The Milwaukee, Wisconsin native became the program’s all-time leader in games played on Friday (139), passing Lazar Hayward (138 in 2006-10) in the loss.
Long after the dust had settled, and the loss began to set in, Mitchell — who scored just three points on 1-of-7 shooting from the floor in 28 minutes of action — fought through tears to try and accurately sum up what his four years at Marquette meant to him.
“It’s been great,” he said. “Several years, summer practices, just everything. We tried to give it everything we had. We had some great moments, and we had some terrible moments, like today. Unfortunately, terrible moments are the ones that tend to stick more to the memory.

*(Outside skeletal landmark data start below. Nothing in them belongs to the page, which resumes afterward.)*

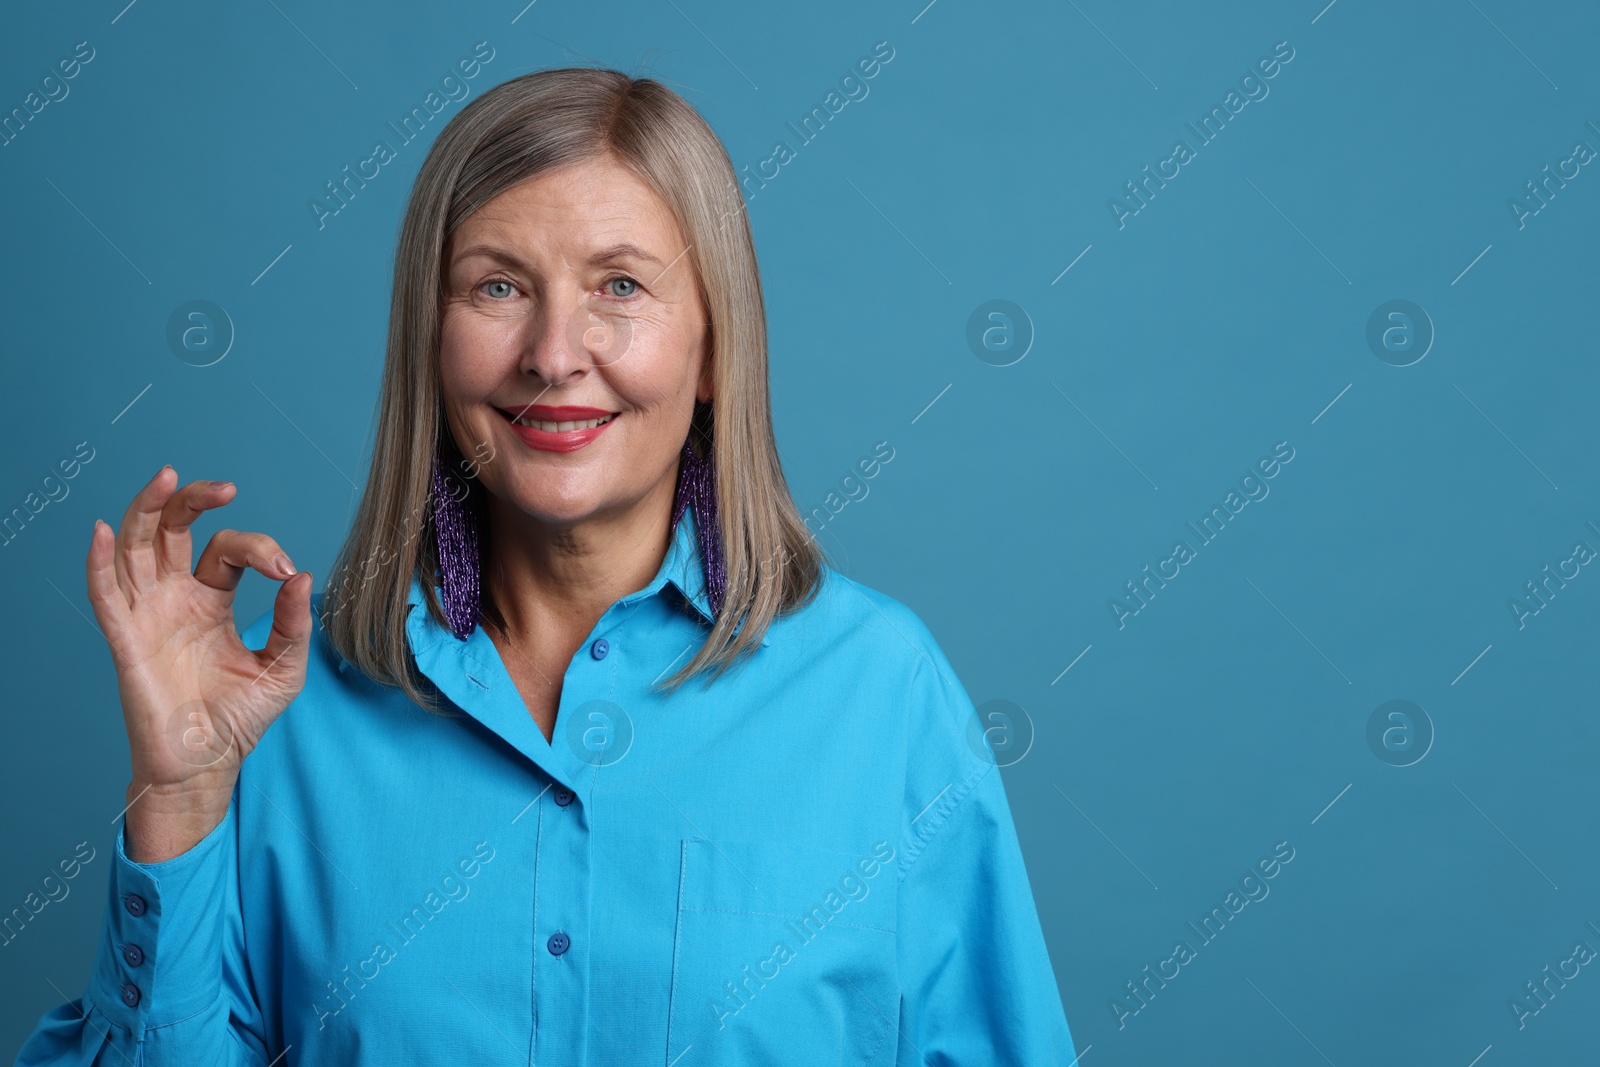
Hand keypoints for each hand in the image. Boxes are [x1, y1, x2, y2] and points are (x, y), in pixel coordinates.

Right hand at [86, 466, 313, 860]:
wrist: (207, 765)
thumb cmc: (240, 719)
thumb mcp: (284, 669)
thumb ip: (293, 624)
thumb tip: (301, 578)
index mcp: (212, 600)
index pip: (228, 550)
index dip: (259, 549)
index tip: (286, 571)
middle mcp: (175, 598)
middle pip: (172, 531)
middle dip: (195, 500)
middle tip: (226, 488)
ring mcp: (148, 615)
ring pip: (135, 547)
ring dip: (147, 509)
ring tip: (168, 478)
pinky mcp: (126, 640)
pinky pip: (105, 594)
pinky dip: (100, 560)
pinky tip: (105, 530)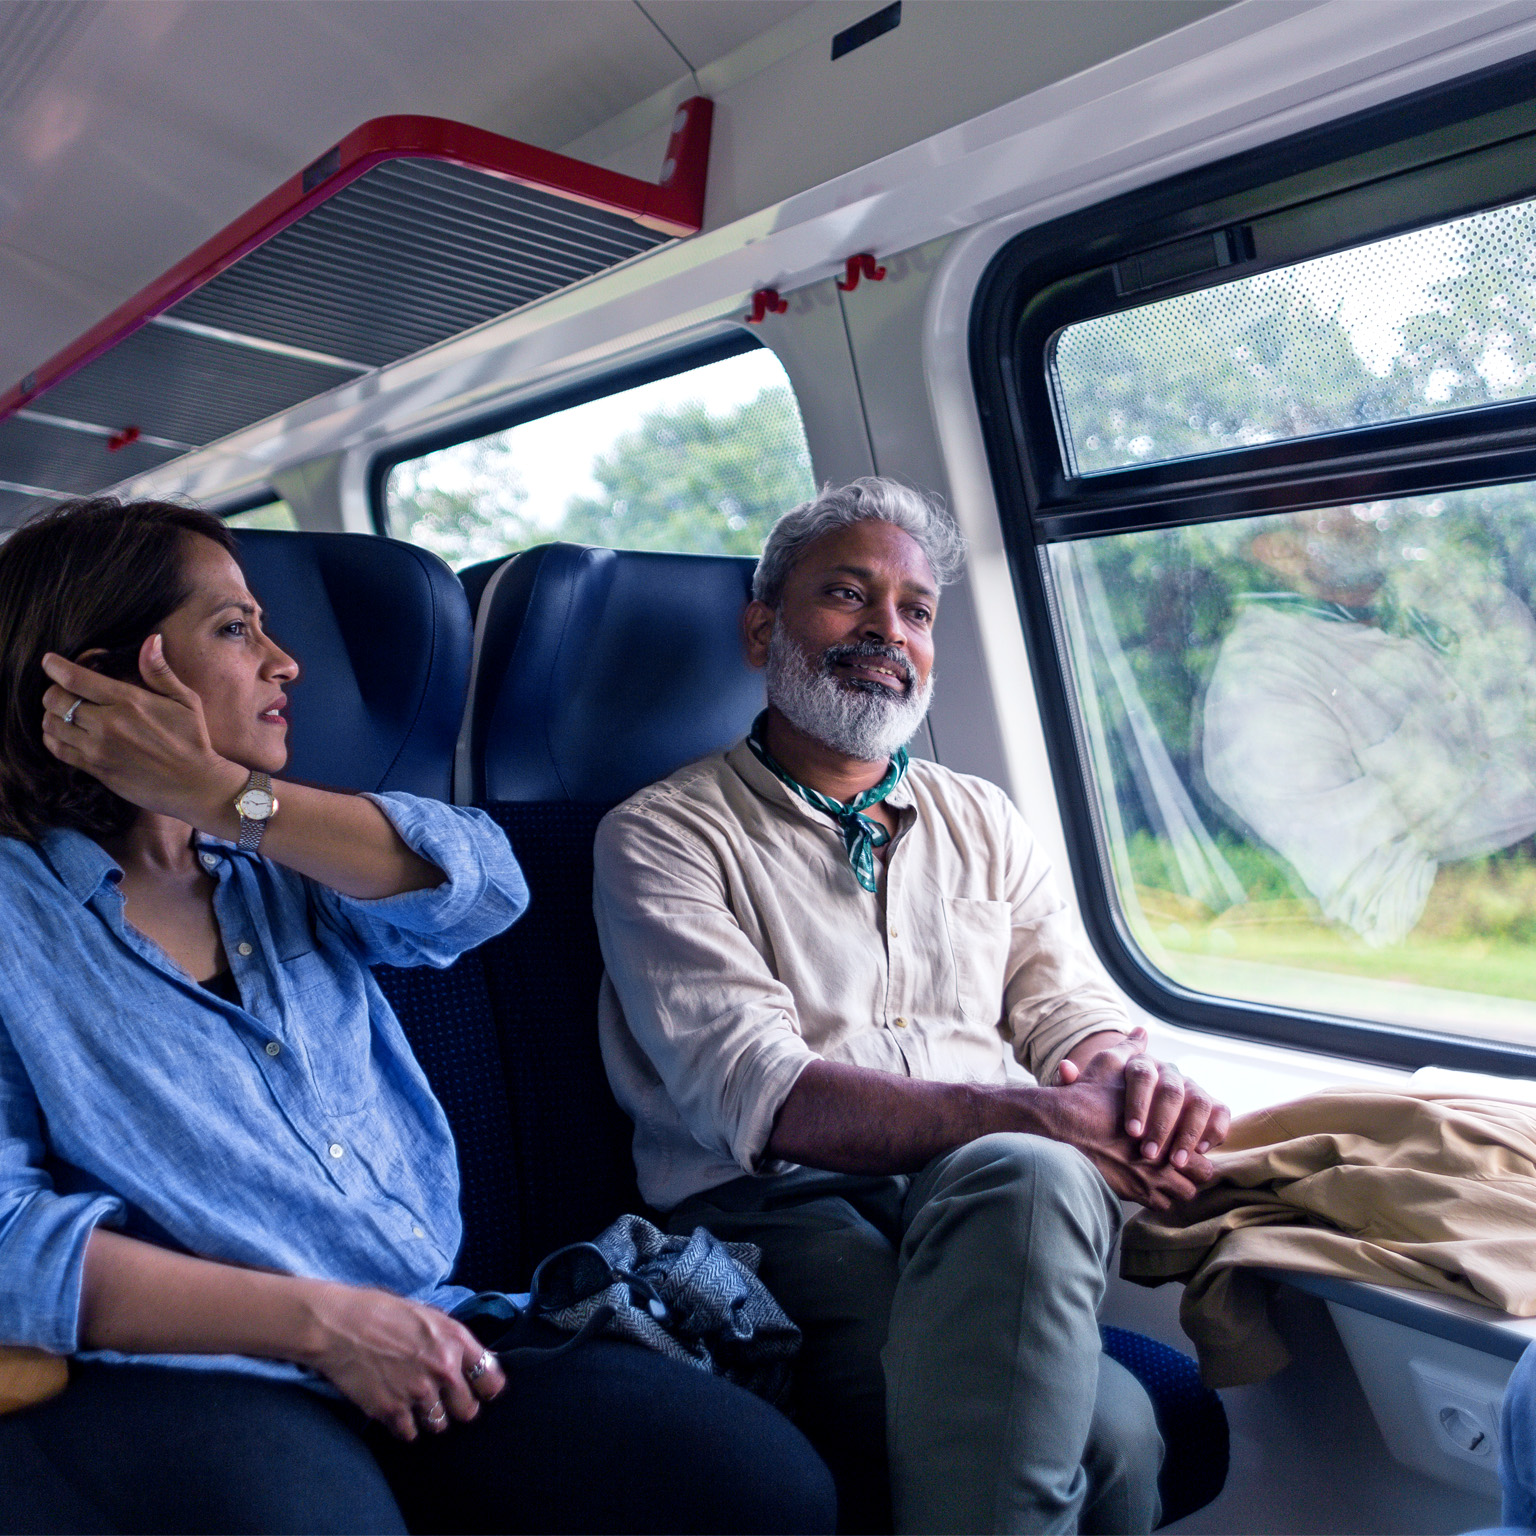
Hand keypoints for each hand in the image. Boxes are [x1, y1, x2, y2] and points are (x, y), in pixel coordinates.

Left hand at [40, 637, 242, 823]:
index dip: (55, 666)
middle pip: (56, 699)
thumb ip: (160, 671)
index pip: (76, 678)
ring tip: (63, 712)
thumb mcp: (185, 700)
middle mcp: (108, 724)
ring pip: (52, 724)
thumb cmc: (193, 740)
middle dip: (54, 691)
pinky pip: (58, 749)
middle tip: (63, 690)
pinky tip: (63, 733)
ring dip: (52, 715)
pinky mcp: (95, 768)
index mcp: (129, 701)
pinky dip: (52, 738)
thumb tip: (152, 640)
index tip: (50, 661)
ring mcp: (99, 748)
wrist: (194, 784)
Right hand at [298, 1282, 505, 1440]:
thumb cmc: (381, 1312)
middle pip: (468, 1410)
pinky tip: (395, 1409)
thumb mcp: (428, 1315)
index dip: (486, 1388)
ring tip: (415, 1403)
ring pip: (439, 1425)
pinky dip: (403, 1426)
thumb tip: (471, 1360)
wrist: (338, 1325)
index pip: (491, 1380)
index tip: (479, 1391)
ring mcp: (418, 1392)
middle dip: (457, 1407)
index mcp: (455, 1340)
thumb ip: (452, 1340)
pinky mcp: (391, 1411)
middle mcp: (443, 1369)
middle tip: (444, 1401)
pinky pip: (409, 1433)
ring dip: (430, 1418)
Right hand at [1037, 1044, 1213, 1209]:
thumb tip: (1141, 1031)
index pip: (1202, 1140)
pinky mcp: (1137, 1195)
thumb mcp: (1108, 1065)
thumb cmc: (1085, 1099)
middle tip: (1177, 1160)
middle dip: (1192, 1168)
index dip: (1196, 1142)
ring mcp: (1154, 1177)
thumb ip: (1130, 1049)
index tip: (1184, 1141)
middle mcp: (1167, 1153)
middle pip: (1201, 1172)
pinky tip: (1142, 1186)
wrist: (1059, 1130)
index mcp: (1169, 1123)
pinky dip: (1156, 1199)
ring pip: (1184, 1193)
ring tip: (1161, 1176)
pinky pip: (1162, 1206)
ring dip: (1176, 1186)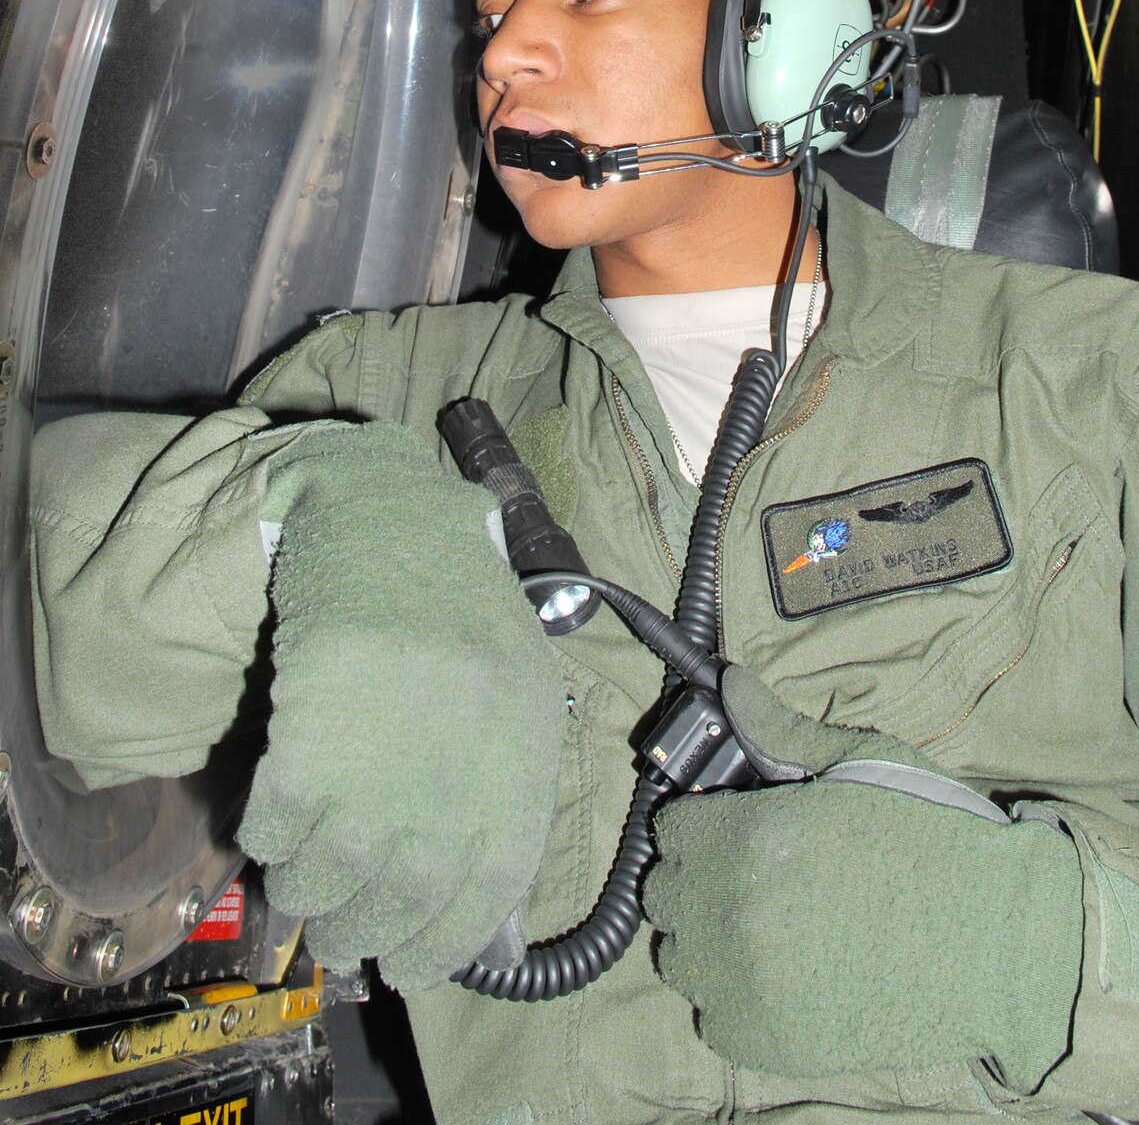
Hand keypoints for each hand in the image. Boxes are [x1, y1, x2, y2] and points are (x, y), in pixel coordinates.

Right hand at [238, 420, 564, 990]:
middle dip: (365, 932)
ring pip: (332, 871)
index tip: (408, 965)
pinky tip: (272, 826)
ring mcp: (388, 734)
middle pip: (404, 895)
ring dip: (308, 894)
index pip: (492, 889)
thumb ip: (502, 790)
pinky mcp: (319, 710)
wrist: (389, 519)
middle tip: (343, 936)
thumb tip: (479, 912)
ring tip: (301, 886)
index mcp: (524, 750)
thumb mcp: (515, 692)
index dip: (443, 943)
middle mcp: (463, 752)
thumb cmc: (456, 609)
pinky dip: (269, 838)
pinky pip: (278, 818)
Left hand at [643, 668, 1083, 1089]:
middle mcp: (733, 916)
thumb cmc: (935, 838)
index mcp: (749, 838)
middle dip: (701, 875)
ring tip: (771, 923)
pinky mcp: (768, 1043)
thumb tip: (729, 683)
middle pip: (666, 894)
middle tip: (753, 871)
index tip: (734, 824)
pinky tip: (784, 972)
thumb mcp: (862, 762)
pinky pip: (713, 1019)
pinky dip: (735, 998)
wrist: (1000, 939)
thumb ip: (780, 730)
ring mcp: (746, 987)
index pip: (671, 829)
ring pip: (682, 959)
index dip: (704, 820)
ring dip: (711, 938)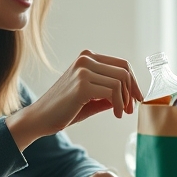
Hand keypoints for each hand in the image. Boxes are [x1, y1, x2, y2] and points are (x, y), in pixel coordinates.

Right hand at [6, 51, 142, 150]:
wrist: (40, 118)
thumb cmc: (65, 109)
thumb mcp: (92, 97)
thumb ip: (109, 92)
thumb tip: (132, 95)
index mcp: (87, 58)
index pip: (122, 64)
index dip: (134, 82)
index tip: (136, 99)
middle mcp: (86, 59)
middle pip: (124, 71)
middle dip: (132, 91)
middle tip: (130, 109)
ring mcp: (83, 70)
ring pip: (120, 81)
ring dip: (125, 100)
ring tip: (121, 113)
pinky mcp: (82, 85)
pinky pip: (112, 91)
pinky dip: (119, 105)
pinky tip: (115, 114)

“I’m proud of everybody, when you just love your teammates, your coaches and the place so much, it makes everything so much worse when you feel like you failed.”
Looking ahead to the future, Marquette is set to have 10 scholarship players back next season if they would choose to return. It’s also got a highly touted four-man recruiting class set to arrive on campus this summer.
Regardless, Joplin, Jones and Mitchell aren’t guys that the Golden Eagles can just replace, but that’s not deterring the confidence that any of them have for the future of the program, even as they move on from it.
“I’m extremely confident, and I’m going to be the biggest fan going forward,” Mitchell said. “I love these guys so much; I love their coaches, and I love Marquette so much.
“Getting to see these guys every day, I know how much they’re capable of, how great they’re going to be and how hard they work. So, I know they’re going to be better than we were ever able to be, and I’m going to be right there cheering for ’em.”